TASK SET:
1. Rewrite the paragraph starting "After months of fallout" from the article on the Home Affairs shake-up in a shorter form, keeping its main facts.
2. Carry on the article on the Home Affairs shake-up from its final sentence.

EXCERPTED PASSAGE:

######

In one camp, the mega-portfolio critics and sceptics, who argue it makes sense, in part because the "complex" and overloaded department has never functioned as it was designed to since it was created by the Coalition in 2017.
In the other, the protectors, who have accused the government of "undermining national security", arguing Labor have finally realised their long-held goal of "dismantling" a strong and powerful department designed to keep the country safe.
Whichever camp you fit into, there was no denying that when the Prime Minister pressed "reset" on his cabinet on Sunday made possible by the retirement of Linda Burney and Brendan O'Connor the beleaguered department of Home Affairs was in need of some serious new blood.
After months of fallout from the disastrous NZYQ High Court decision and ongoing detainees saga, Clare O'Neil was shuffled to housing, and her junior offsider Andrew Giles moved from immigration to oversee the skills and training portfolio now relegated from cabinet.
But in announcing Tony Burke would take over both portfolios (and try and clean up the mess), Mr Albanese buried the lead in revealing ASIO would not be under his purview. Instead, the operationally independent agency returns to its old home, joining the long list of Attorney General Mark Dreyfus' responsibilities.

######

Stored records:
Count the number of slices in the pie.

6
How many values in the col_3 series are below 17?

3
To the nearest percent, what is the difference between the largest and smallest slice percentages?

######

TASK RESPONSES:
1. Following months of fallout from the NZYQ High Court decision and the continuing detainees saga, Clare O'Neil was moved to housing. Her junior colleague Andrew Giles shifted from immigration to the skills and training portfolio, which is no longer in cabinet.

2.
It marked the final piece of the puzzle in moving Australia's security and intelligence agencies away from the often fraught, policy-motivated Home Affairs department, to the Commonwealth's first law officer.
There, under Mr Dreyfus, ASIO again sits with our other key intelligence and security agencies: the Australian Federal Police, the Australian Criminal Intelligence Commission, and the Australian Transaction and Analysis Centre. All of which have been moved since Labor won government in 2022.
Mr Albanese has defended his decision, declaring it "made sense" to keep ASIO with the AFP. A number of experts have backed him in, saying it removes politics from Australia's national security but the move has drawn the ire of the Coalition.
Shadow home affairs minister James Paterson said it was the "final move in the coffin", and the portfolio now exists "in name only".
"(Mr Burke) will have no ability to deliver on the counter terrorism, counter foreign interference, and counter espionage missions the portfolio was originally tasked with, further undermining our national security," Senator Paterson told The Nightly.
He said Mr Albanese needed to explain why he "pulled apart our key domestic security department", which had been designed to keep the tools needed to combat growing domestic threats "under one roof".
Former ASIO director-general and career bureaucrat Dennis Richardson saw it differently.
"Firstly, ASIO with its special power, should report to the first law officer of the land, and not to another minister," he said.
"Secondly, ASIO reported to the Attorney-General (before 2017), and it was moved into the Home Affairs department, not because of any mistake or disaster that occurred, and not as a result of any inquiry with a recommendation. It moved because of executive decision-making perfectly proper, but no good reason."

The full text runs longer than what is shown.